Passage to read:
== Segment start ==

BudgetMem: A New Framework for Solving Agent Memory Bottlenecks: Researchers have introduced BudgetMem, a runtime framework that dynamically extracts memory based on performance-cost trade-offs. It divides memory extraction into three budget tiers and uses a lightweight neural router to select the optimal tier based on query demands. In LongMemEval tests, BudgetMem significantly outperformed traditional baseline models, providing a more cost-effective memory management solution for long-term interaction Agents. (Sources: dair_ai)

BudgetMem

Vouch: An AI Trust Defense for the Open Source Community: In response to the flood of low-quality AI-generated PRs and malicious code, developer mitchellh launched the Vouch system. Through an “explicit trust management” mechanism, contributors must be “vouched” for by known trusted members before submitting code. All trust data is stored in simple text files within the repository, aiming to filter AI spam through a “web of trust” and maintain the purity of open-source projects. (Source: mitchellh)

📚 Learning

The “Grep Tax”: Hidden Costs in AI Engineering: Research found that while Agents can handle various structured data, using uncommon compact formats (like TOON) can increase Token consumption by up to 740%. This is because models have a strong preference for XML and Markdown from their training; when faced with unfamiliar syntax, they repeatedly loop to search for known patterns. This reminds developers: adhering to model training preferences (like using XML/Markdown) is more cost-effective than pursuing minimalist formats. (Source: omarsar0)

Grep税

The “Complexity Kink” in Agent Productivity: An econometric analysis of multi-asset tasks identified a “Complexity Kink.” When a task’s instruction entropy (E) and artifact coupling (kappa) exceed specific thresholds, an Agent’s marginal productivity undergoes a non-linear collapse. At this point, the Agent’s costs for coordination and looping exceed execution costs. This research provides a theoretical framework for assessing the applicability boundaries of Agents in complex engineering. (Source: Reddit)

Agent Client Protocol (ACP): A New Standard for AI Programming: Released this week, ACP is an open standard based on JSON-RPC 2.0 designed to provide a unified interface for interactions between editors and AI programming Agents. Through standardization, developers can more easily switch between different editors (e.g., VS Code, JetBrains) and Agents (e.g., Claude Code, Codex), promoting ecosystem interoperability in the programming toolchain. (Source: dl_weekly)

💼 Business

Compute Spending Gap: Tech Giants vs. National Power: AI capital expenditure by major firms in 2026 is staggering: Amazon at $200 billion, Google at $180 billion, and Meta at $125 billion. In contrast, the French government’s proud €30 million researcher attraction plan is equivalent to what Google spends every 90 minutes. This massive financial disparity raises deep concerns about whether national sovereignty will be undermined by tech giants in the AI era. (Sources: kimmonismus, Reddit)

算力支出鸿沟

The “Lemonization” and Collapse of the SaaS Market: As AI Coding drives software production costs toward zero, the traditional SaaS sector is experiencing severe turbulence. Wang Huiwen noted that US SaaS is becoming as “worthless” as Chinese SaaS. Finance-driven companies relying on legacy features and lacking innovation (e.g., Hubspot, ServiceNow) are being viewed as low-quality goods in a “lemon market.” Capital is accelerating toward fields with “atomic moats” (infrastructure, energy, hardware). (Sources: 36Kr, scottastevenson)

== Segment end ==

Information supplied:
== Segment start ==

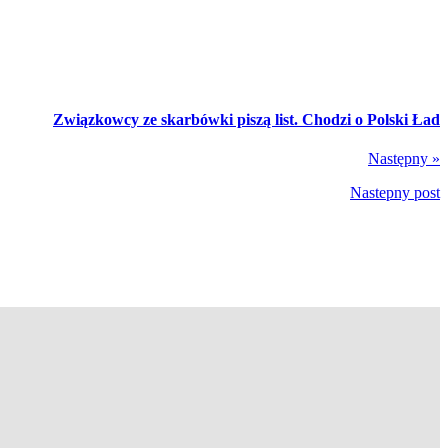
Związkowcy ze skarbówki piszą list. Chodzi o Polski Ład
Następny »
Nastepny post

== Segment end ==

What to work on: Name each distinct source credited in parentheses in the AI news digest, listing every one only once.

Reply to the task: dair_ai, mitchellh, omarsar0, Reddit, dl_weekly, kimmonismus, 36Kr, scottastevenson